Literature has a way of revealing the human side of the most tragic historical facts. An example for that is the Spanish poem of El Cantar del Mio Cid, in which Rodrigo Diaz De Vivar, famous for his battles against Arabs and Muslims, is protected by his Arab-Muslim friend Abdel Rahman. Some of the poem’s verses explicitly paint the human side of the conflict.
This human side can also be found in Zorba. Despite the tense relations between the Turks and Greeks, the book includes human situations that highlight the niches where conflicts cannot invade humanity. For instance, this can be found when Zorba tells Kazantzakis on the ship sailing to Crete: “I vanished to it [santuri] to Salonica and got hold of a Turk, Retsep Effendi, who taught everybody the santuri. I threw myself at his feet. What do you want, little infidel? He said. I want to learn the santuri. All right, but why throw yourself at my feet? Because I have no money to pay you! And you are really crazy about the santuri, are you? Yes. Well, you can stay my boy. I do not need paying. I stayed a year and studied with him. May God sanctify his remains! Since I learnt to play the santuri, I have been a different man.”

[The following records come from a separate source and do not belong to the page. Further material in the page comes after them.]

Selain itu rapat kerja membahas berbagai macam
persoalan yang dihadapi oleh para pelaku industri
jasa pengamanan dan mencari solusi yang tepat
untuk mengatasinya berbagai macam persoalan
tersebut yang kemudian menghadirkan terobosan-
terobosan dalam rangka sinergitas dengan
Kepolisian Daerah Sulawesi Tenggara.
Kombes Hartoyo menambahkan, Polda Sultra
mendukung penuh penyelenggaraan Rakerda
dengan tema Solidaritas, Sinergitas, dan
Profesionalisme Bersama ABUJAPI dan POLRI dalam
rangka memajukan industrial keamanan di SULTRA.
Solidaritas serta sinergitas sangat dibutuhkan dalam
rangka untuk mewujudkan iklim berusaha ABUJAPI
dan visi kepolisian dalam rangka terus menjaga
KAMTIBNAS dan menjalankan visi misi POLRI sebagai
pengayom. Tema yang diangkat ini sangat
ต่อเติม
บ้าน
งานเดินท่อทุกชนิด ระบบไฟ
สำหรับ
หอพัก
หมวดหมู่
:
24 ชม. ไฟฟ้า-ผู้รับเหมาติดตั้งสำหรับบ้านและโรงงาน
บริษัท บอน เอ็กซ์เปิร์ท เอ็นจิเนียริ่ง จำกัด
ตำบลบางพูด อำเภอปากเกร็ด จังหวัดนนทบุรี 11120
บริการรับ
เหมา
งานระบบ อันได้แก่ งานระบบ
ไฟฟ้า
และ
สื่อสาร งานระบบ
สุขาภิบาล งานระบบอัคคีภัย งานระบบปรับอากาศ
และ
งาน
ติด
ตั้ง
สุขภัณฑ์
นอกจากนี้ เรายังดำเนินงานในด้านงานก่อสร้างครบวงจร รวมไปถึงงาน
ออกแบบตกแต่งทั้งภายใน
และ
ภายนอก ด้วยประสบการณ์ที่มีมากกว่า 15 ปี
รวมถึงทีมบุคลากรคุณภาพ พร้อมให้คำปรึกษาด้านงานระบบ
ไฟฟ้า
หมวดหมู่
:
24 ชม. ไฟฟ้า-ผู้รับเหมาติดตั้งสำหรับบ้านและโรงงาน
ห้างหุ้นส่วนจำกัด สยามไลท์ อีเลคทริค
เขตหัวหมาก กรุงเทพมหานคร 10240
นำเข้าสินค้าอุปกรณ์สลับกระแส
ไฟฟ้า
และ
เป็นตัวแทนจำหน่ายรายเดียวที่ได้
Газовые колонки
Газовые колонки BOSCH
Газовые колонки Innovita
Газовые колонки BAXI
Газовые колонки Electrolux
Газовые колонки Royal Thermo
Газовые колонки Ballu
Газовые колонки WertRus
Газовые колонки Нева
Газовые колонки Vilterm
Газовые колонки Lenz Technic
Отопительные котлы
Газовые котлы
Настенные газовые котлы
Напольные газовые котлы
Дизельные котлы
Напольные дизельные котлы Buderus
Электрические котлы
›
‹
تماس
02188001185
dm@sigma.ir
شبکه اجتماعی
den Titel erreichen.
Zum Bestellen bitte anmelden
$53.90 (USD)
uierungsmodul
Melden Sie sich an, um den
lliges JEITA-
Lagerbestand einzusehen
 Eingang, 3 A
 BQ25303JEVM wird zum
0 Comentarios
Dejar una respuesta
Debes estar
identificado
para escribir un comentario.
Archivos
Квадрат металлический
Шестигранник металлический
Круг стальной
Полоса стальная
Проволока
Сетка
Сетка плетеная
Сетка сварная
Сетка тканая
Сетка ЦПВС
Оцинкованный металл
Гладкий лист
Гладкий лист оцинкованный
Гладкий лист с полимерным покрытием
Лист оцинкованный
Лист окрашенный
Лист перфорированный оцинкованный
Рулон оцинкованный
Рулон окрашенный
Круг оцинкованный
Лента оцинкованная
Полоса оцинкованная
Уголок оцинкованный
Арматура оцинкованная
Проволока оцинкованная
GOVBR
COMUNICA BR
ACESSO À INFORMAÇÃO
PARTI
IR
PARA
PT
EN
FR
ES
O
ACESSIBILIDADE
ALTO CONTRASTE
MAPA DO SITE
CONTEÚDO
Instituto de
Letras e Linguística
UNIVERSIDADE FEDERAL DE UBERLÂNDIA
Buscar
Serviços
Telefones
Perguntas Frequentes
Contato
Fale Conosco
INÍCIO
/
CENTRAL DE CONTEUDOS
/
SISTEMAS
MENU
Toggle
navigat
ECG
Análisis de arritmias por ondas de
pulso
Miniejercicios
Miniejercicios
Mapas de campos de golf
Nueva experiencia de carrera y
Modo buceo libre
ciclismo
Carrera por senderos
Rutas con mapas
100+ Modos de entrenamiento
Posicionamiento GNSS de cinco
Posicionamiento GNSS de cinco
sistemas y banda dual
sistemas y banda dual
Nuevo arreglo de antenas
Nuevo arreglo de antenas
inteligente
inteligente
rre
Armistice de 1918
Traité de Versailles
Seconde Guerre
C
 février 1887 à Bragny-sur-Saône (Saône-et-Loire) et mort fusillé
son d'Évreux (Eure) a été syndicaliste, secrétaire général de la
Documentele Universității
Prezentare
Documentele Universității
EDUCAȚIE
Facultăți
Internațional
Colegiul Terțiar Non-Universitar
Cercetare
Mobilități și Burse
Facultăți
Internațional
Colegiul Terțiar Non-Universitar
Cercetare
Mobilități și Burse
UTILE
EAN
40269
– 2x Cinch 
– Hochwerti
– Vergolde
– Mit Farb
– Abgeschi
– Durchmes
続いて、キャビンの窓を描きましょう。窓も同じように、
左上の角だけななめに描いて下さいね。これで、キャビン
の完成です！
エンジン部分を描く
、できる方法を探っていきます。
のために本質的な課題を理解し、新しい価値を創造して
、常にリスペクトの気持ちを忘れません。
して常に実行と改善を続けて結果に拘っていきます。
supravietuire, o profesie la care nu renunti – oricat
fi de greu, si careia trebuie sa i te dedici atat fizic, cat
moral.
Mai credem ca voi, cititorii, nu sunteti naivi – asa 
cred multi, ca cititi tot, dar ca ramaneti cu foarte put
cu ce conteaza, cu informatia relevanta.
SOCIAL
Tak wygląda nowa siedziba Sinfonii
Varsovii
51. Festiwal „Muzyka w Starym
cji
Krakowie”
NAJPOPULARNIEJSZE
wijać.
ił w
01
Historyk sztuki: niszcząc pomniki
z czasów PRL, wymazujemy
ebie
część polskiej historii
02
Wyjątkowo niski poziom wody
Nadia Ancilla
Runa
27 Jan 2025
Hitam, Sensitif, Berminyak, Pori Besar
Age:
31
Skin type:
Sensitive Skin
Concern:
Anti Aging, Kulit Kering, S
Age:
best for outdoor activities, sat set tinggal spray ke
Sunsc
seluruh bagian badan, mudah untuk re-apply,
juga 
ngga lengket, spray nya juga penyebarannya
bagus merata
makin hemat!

The novel touches upon the tensions between the Greeks and Turks and between the Greeks and Macedonians. However, the three countries were extremely connected and culturally enriched one another, which is evident in Zorba’s flashbacks: “I am going to let you into a secret, boss, something a hodja (Turkish holy man) once told me in Salonica… At the time I was a pedlar in Macedonia. I went into villages to sell reels of thread, needles, the lives of the saints, benjamin, and pepper. I was also peddling in Salonica and even went to the Turkish districts. And, it appears, my voice had so charmed a rich Muslim woman, the daughter of a pasha, that she could not sleep. She called an old hodja and filled his hands with mejidies. Aman (Mercy) she said to him. I cannot hold out any longer! The hodja came to find me. Listen, young Roumi, he said to me.”
Food is a very important aspect for Mediterranean residents. In countless situations, the writer indirectly introduces us to traditional Greek food, and how important wine is for a delicious meal and enjoyable conversation in the Greek traditions. After a hard day or an unpleasant situation, Zorba and the writer change their moods with tasteful food, wine, and pleasant company. Food and drinks are also part of the more enjoyable moments, such as festivals and ceremonies.
Last but not least, the novel is a picturesque description of nature, people, situations, human interactions, and daily life aspects, through which the reader will happily get lost in Greece, its islands, and other parts of the world.
Wihout a doubt, Zorba the Greek, along with The Odyssey, and The Iliad, are among the pillars of the Greek literature.
Even prominent novelist Lawrence Durrell was captured by Zorba’s magic, saying: “A marvellous evocation of a landscape, and a sketch of a temperament as validly Greek as Odysseus himself. It is a captivating book.”